Work to be completed
Each line that contains the string "second" counts once; report how many such lines appear in the data, as a number only.

>>>>>

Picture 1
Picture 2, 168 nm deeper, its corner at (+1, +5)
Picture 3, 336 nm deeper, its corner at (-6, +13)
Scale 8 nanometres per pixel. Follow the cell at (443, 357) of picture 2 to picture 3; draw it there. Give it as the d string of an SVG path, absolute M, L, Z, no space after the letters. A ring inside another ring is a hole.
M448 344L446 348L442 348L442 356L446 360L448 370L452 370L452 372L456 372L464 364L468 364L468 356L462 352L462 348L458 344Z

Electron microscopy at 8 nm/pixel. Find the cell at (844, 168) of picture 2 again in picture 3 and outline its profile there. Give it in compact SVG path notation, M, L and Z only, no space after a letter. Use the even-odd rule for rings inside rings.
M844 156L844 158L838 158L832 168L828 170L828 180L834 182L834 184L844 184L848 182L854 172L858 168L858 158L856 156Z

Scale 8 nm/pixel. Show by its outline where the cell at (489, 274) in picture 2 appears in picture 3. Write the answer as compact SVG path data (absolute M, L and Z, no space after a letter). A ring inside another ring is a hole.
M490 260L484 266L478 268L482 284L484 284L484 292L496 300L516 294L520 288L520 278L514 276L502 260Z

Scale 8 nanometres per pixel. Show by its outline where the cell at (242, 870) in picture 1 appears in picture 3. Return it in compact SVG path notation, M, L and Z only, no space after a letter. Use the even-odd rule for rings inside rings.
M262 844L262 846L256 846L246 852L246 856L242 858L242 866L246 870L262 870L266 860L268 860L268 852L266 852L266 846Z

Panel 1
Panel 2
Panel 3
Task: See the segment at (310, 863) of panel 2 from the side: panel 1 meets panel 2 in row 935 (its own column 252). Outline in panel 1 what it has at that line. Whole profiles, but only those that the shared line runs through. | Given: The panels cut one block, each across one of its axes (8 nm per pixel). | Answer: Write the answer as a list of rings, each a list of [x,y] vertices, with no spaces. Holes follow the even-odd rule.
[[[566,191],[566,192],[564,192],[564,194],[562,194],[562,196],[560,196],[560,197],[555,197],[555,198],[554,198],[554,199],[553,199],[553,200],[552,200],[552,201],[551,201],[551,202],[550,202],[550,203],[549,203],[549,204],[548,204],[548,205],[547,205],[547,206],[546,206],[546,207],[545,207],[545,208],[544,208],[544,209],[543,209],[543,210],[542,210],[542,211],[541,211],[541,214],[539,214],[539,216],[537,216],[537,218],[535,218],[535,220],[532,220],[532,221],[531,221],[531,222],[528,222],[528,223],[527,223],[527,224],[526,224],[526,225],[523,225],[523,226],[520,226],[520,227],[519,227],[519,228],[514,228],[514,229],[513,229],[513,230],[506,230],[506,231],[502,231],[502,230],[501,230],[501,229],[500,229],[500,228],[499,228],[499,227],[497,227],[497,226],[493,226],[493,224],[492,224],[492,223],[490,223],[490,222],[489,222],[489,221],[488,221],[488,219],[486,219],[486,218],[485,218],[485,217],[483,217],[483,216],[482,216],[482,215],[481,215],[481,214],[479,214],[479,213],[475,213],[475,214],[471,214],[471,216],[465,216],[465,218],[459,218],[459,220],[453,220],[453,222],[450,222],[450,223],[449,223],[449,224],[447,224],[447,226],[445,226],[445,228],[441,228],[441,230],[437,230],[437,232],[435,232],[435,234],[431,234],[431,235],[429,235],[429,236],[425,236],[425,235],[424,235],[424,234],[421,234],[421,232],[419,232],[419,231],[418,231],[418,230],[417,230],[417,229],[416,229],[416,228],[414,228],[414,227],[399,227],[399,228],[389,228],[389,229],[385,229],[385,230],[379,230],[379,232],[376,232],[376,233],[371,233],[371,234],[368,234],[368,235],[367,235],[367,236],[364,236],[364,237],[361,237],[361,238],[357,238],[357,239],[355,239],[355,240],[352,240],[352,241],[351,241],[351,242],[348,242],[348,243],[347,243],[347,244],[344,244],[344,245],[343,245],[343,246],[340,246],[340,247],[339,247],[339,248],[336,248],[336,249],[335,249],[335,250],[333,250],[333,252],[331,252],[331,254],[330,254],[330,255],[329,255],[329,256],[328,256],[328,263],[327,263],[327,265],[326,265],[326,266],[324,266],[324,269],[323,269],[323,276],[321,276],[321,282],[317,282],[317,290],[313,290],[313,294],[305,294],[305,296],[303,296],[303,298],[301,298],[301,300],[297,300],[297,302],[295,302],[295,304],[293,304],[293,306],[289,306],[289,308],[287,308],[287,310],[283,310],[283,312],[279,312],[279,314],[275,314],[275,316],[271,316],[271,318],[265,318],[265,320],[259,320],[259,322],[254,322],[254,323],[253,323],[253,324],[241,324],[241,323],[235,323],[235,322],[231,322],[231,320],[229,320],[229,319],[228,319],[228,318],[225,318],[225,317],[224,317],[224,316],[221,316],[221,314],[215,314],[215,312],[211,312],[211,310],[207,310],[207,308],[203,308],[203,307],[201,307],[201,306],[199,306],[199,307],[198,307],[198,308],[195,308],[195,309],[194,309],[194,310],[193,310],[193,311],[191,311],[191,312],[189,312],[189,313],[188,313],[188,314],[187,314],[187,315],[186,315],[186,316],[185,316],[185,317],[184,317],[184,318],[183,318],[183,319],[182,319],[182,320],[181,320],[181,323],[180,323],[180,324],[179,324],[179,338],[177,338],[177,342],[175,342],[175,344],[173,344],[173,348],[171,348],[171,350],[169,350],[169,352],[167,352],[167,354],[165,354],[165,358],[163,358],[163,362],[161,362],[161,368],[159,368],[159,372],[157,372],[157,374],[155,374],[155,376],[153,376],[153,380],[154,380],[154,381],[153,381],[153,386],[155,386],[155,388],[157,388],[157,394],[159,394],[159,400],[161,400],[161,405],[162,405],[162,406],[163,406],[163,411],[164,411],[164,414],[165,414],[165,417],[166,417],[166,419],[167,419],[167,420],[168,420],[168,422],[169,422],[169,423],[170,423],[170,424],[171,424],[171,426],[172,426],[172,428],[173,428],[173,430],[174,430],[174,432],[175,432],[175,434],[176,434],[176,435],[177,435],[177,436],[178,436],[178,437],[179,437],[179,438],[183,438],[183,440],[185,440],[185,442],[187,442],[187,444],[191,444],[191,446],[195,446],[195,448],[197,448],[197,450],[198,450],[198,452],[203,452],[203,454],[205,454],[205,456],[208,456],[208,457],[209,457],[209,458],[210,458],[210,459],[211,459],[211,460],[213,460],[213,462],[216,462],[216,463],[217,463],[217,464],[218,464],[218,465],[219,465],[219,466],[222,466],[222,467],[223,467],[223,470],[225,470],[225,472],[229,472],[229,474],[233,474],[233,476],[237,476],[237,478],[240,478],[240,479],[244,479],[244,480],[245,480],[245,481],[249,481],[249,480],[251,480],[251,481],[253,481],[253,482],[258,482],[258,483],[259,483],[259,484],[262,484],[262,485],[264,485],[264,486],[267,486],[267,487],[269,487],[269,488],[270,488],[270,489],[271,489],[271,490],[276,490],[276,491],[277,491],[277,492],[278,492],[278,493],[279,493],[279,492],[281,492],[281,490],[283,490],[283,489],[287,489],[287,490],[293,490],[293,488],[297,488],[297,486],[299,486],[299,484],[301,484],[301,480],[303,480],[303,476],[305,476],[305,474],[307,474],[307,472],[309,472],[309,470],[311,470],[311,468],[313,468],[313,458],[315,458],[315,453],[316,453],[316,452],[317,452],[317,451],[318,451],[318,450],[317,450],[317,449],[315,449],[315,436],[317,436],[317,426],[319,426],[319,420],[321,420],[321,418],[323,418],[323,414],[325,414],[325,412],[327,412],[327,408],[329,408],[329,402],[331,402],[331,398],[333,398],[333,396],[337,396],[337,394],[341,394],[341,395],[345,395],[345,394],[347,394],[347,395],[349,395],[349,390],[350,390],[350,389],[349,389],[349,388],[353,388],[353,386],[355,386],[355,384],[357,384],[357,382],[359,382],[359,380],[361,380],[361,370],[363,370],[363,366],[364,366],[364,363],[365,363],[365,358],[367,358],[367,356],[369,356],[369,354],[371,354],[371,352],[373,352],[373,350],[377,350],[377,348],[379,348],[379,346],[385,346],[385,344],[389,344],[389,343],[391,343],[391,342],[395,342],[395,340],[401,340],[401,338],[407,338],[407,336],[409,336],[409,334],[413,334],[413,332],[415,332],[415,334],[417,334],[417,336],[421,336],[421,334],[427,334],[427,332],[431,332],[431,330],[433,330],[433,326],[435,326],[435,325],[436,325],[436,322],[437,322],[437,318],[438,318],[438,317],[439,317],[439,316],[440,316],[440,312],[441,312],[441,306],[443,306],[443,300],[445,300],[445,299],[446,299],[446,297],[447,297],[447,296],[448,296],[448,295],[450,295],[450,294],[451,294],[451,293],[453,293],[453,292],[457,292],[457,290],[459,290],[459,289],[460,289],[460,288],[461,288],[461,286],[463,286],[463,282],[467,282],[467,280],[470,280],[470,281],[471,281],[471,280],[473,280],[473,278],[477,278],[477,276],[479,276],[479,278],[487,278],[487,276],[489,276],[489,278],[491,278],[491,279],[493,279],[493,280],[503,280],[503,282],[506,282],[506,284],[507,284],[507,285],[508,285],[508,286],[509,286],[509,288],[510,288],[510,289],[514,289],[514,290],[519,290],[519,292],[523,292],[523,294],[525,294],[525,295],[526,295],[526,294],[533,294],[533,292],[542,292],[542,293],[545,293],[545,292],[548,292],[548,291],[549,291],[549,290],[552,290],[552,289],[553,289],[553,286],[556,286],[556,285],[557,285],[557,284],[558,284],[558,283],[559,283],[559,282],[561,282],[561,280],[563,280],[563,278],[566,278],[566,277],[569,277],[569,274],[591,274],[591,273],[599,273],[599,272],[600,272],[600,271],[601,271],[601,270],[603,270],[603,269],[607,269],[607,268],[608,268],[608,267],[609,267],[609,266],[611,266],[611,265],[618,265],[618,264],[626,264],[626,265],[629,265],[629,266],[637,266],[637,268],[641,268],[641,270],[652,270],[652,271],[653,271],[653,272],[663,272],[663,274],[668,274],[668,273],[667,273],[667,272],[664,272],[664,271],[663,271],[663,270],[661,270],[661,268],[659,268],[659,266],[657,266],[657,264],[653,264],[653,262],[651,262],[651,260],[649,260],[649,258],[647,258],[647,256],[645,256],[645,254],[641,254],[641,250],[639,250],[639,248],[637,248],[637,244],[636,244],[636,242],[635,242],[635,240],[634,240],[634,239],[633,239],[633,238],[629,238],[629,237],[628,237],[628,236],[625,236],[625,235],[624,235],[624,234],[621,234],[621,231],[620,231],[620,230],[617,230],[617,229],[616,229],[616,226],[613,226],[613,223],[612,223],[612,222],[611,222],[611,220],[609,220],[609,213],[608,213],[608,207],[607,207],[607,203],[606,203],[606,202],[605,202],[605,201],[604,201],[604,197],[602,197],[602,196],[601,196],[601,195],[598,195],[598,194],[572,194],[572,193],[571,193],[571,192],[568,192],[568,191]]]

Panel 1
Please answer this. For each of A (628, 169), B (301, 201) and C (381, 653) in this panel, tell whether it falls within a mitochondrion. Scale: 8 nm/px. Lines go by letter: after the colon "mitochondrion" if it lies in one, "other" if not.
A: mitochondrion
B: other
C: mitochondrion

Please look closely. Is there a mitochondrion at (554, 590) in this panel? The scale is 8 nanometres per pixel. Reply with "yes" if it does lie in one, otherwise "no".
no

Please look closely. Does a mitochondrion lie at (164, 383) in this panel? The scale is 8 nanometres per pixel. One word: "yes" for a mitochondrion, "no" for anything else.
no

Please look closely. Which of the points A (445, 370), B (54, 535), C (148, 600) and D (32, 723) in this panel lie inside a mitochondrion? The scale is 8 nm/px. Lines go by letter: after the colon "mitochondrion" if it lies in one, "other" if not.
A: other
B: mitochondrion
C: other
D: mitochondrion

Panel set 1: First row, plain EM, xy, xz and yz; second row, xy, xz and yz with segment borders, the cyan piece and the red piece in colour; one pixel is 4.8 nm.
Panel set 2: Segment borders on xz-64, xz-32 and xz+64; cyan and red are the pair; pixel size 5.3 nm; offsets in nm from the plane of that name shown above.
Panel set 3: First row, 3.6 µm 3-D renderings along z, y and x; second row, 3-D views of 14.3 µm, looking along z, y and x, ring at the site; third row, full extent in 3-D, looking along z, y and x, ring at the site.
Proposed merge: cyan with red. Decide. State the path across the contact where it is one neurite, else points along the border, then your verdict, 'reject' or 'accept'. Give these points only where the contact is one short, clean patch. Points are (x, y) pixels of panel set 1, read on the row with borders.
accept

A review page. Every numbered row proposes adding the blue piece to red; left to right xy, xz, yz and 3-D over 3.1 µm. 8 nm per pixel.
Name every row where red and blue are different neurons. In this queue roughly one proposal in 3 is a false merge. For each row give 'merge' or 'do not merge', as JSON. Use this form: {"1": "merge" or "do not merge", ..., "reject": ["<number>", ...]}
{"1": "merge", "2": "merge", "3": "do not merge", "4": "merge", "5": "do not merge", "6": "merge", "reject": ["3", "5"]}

<<<<<

Answer for this exercise
2